Mapping Is Localization Turned Inside Out
In the last guide we asked: given a map, where am I? That is localization. Now we flip the question around. Suppose you already know your pose — your exact position and heading at every moment. What can you learn about the world from what your sensors see? That flipped question is robot mapping, and it is the mirror image of localization: instead of using a known map to find your pose, you use a known pose to build the map.
Picture a robot rolling down a hallway with a spinning laser scanner. Each scan tells it: in this direction, the nearest wall is 3.2 metres away; in that direction, 1.8 metres. If the robot knows where it is standing and which way it is facing, every one of those readings points to a real spot in the room. The whole job of mapping is to collect millions of such pointed-at spots and organise them into something a robot can actually use later.
Slicing the World Into Cells
The most popular way to store a map is the occupancy grid map. The idea is wonderfully simple: lay a checkerboard over the floor and chop the world into small square cells — often 5 cm or 10 cm on a side. Each cell holds one number: the probability that something solid sits there. A value near 1 means "almost certainly occupied," near 0 means "almost certainly free," and around 0.5 means "I honestly have no idea."
Those three states — free, occupied, unknown — are exactly what a robot needs to move safely. Free cells are where it can drive. Occupied cells are walls, furniture, and people to avoid. Unknown cells are the frontier: places it has not looked yet, which is precisely where an explorer should head next. Notice the grid never stores "this is a chair" or "this is a doorway"; it only stores how full each little square is. That plainness is its strength.
There is a quiet trade-off baked into the cell size. Tiny cells capture fine detail — a thin table leg, a narrow gap — but a room then needs millions of them, eating memory and slowing every lookup. Big cells are cheap and fast but blur small obstacles into solid blocks. Choosing a cell size is really choosing how much detail you are willing to pay for.
Letting Scans Vote, One Reading at a Time
A single laser or depth reading is never to be fully trusted. LiDAR and depth cameras both suffer sensor noise: a beam might clip a dust mote, glance off glass, or report a distance a few centimetres too long. So instead of letting one reading set a cell in stone, the occupancy grid lets every reading cast a small vote, and the cell believes the crowd, not any single voter.

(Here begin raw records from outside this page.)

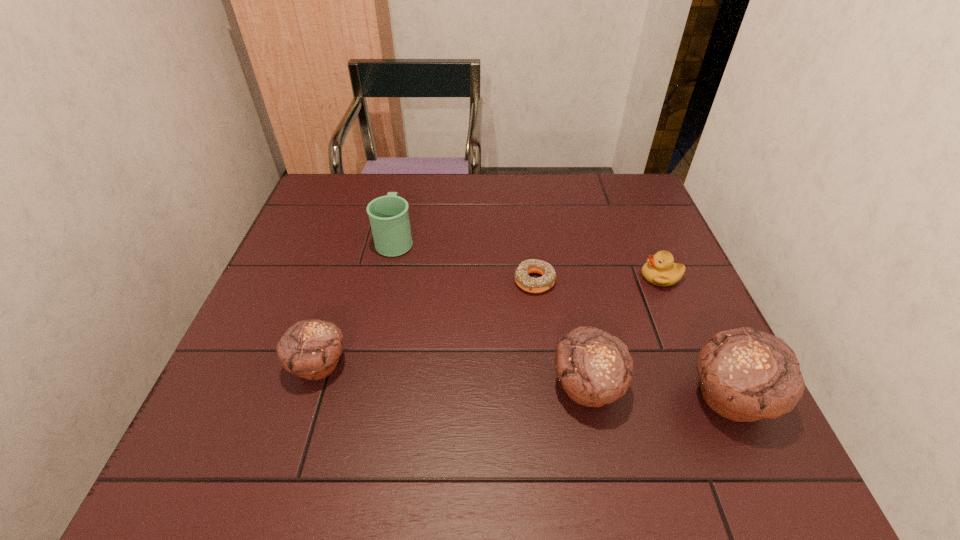
Choose which object is the second nearest neighbor to the rightmost muffin. Please provide its 2D coordinates. Your answer should be formatted as a tuple, i.e. [(x, y)], where the tuple contains the x and y coordinates of a point satisfying the conditions above.

[(660, 269)]

Find the location of a particular element. The image size is (960, 540). muffin that stands as the second closest to the rightmost muffin is located at coordinates (311, 349).

Point out which muffin is positioned as the third nearest to the second shortest object. Please provide its 2D coordinates. Your answer should be formatted as a tuple, i.e. [(x, y)], where the tuple contains the x and y coordinates of a point satisfying the conditions above.

[(311, 349)]

Where is `free spot that satisfies the following two spatial constraints: 1. on the front side of the doughnut; 2. on the right side of the second shortest muffin`? This screenshot has width=960, height=540. free spot that satisfies the following two spatial constraints: 1. on the front side of the doughnut; 2. on the right side of the second shortest muffin is located at coordinates (547, 386).

Locate an element on the screen. The width and height of the screenshot is (960, 540). free point that satisfies the following two spatial constraints: 1. on the front-facing side of the fifth tallest object; 2. on the back side of the rightmost muffin is located at coordinates (711, 397).

Where is `free spot that satisfies the following two spatial constraints: 1. on the front side of the shortest object; 2. on the left side of the second tallest muffin`? The height and width of the screenshot is (540, 960). free spot that satisfies the following two spatial constraints: 1. on the front side of the shortest object; 2. on the left side of the second tallest muffin is located at coordinates (547, 386).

Here is the trick that makes one beam informative. A range reading tells you two things at once. The spot where the beam stops is probably occupied — something blocked it. But the whole stretch of empty air the beam travelled through to get there must have been free, or it would have stopped sooner. So a single ray nudges one cell toward "occupied" and a line of cells behind it toward "free." This is sometimes called inverse sensor modelling: reading the world backwards from the sensor's report.
- Take one range reading and use the robot's known pose to figure out where in the grid the beam started and where it ended.

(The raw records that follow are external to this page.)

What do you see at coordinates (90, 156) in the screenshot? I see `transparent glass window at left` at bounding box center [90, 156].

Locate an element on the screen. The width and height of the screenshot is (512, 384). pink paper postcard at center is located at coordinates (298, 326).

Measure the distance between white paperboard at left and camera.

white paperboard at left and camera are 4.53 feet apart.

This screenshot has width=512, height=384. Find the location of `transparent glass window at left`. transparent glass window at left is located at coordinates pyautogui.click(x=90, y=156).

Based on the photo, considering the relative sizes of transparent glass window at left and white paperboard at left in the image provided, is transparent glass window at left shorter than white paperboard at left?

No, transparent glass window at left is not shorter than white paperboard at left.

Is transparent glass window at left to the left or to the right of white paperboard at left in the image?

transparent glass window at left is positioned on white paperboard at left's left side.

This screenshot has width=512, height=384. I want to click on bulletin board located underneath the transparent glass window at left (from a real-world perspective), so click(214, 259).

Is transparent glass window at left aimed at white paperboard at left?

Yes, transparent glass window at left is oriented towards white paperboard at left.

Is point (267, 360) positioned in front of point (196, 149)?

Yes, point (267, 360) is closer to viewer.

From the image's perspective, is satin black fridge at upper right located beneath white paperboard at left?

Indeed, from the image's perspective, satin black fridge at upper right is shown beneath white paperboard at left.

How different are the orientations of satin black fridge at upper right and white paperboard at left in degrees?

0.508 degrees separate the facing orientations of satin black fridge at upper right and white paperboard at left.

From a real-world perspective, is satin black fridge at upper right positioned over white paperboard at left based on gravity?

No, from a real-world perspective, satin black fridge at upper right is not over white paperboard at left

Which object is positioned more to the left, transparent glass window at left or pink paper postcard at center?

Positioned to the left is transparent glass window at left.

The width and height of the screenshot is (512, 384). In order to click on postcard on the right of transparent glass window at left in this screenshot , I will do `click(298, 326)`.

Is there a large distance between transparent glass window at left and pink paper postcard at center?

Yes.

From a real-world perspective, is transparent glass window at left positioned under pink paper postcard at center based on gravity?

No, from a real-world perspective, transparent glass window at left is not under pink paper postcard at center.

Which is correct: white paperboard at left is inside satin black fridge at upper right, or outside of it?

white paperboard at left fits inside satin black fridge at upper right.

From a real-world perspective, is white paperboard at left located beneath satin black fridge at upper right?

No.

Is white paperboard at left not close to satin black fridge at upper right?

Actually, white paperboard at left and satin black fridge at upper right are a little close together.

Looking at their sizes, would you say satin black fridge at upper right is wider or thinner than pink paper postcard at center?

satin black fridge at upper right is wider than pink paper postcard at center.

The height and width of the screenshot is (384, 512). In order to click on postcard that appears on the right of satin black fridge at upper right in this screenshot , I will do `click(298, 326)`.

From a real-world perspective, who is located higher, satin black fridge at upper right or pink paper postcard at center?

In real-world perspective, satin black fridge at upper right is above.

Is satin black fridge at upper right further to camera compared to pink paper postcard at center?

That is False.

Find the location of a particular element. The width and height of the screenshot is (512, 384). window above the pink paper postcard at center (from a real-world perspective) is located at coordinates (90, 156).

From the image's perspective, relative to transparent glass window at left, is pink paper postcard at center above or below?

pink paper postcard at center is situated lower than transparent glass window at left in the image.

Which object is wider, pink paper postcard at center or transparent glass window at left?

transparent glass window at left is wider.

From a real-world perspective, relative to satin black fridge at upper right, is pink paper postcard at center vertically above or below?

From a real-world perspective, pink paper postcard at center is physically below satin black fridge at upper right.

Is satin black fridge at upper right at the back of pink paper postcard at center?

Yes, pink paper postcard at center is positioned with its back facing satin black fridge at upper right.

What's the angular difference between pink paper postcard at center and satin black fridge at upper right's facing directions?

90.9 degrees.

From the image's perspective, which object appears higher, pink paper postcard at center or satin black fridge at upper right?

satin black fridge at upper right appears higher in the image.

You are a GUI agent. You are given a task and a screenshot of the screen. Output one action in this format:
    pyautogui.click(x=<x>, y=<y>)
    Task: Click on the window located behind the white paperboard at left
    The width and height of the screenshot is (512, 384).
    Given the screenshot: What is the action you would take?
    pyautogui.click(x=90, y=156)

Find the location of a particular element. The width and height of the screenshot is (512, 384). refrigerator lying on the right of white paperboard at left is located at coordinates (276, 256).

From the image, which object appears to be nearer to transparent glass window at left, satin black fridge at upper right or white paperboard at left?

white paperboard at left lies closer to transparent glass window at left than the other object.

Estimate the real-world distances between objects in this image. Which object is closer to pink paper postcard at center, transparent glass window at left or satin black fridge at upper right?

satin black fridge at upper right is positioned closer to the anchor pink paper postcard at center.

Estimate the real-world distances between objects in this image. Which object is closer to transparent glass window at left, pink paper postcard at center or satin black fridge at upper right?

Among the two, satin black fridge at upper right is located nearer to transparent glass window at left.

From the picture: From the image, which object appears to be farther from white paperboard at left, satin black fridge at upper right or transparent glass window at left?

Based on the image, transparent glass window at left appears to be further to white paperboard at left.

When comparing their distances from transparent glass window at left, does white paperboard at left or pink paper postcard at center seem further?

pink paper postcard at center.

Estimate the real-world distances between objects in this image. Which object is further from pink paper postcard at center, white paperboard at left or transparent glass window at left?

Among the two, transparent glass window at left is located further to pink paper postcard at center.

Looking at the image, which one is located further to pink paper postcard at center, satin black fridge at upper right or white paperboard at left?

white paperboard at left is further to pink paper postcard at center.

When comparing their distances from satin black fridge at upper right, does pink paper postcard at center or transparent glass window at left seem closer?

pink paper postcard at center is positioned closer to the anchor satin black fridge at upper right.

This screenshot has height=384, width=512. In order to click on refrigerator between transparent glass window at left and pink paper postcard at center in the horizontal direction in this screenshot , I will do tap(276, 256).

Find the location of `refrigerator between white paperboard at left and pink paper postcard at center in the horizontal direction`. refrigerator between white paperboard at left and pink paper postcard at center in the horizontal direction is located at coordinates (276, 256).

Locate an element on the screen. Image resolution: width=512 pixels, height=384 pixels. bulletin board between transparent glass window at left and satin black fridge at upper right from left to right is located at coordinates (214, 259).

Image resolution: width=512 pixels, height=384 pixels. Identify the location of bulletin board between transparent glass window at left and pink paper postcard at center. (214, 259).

- Walk along the line of cells from start to endpoint and nudge each one a little toward "free" — the beam passed through, so they were empty.

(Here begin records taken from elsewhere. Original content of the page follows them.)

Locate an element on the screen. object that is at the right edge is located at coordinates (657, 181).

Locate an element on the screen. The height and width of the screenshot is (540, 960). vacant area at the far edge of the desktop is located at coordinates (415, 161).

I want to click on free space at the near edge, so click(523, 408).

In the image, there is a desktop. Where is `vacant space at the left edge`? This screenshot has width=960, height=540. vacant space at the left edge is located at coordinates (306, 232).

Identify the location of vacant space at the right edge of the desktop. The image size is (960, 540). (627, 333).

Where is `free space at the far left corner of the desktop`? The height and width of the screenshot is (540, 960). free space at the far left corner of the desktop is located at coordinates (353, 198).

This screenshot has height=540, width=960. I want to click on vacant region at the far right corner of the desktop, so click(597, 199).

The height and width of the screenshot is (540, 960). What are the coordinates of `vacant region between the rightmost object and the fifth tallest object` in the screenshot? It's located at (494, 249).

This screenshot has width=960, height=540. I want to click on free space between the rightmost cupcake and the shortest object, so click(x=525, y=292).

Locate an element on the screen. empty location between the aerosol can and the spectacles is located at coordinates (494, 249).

- At the cell where the beam stopped, nudge it toward "occupied" — something was there to reflect the beam.
- Repeat for every beam in the scan, and for every scan as the robot moves. Confident cells settle near 0 or 1; flickering, doubtful cells hover near 0.5.
This voting habit is what lets the map shrug off noise. A spurious reflection that paints one cell as occupied gets outvoted the next ten times the beam passes cleanly through. And the grid quietly handles change too: when a person who was standing in a doorway walks away, fresh "free" votes slowly erase them. The map breathes with the room.
When a Grid Is Overkill
An occupancy grid is a dense, metric map: it pins down real-world distances and fills in every square of the floor, whether or not anything interesting is there. That makes it perfect for a vacuum robot weaving around chair legs, but wasteful for a robot crossing a vast empty warehouse — most of those millions of cells just say "free, free, free."
A lighter alternative is the landmark or feature map. Instead of every cell, it remembers only a sparse set of distinctive points — a pillar here, a corner there, a bright sign over the loading dock — and their coordinates. It is far cheaper to store and quick to match against, though it tells you nothing about the blank space between landmarks, so it is less directly useful for steering around clutter.
Lighter still is a topological map, which throws away precise distances altogether and keeps only a graph of places and how they connect: "the lobby links to corridor A, which links to the lab." It is the difference between a scale floor plan and a subway diagram. The contrast between these styles — exact and dense versus sparse and connective — is the heart of metric vs topological maps, and choosing between them is one of the first design calls a robot builder makes.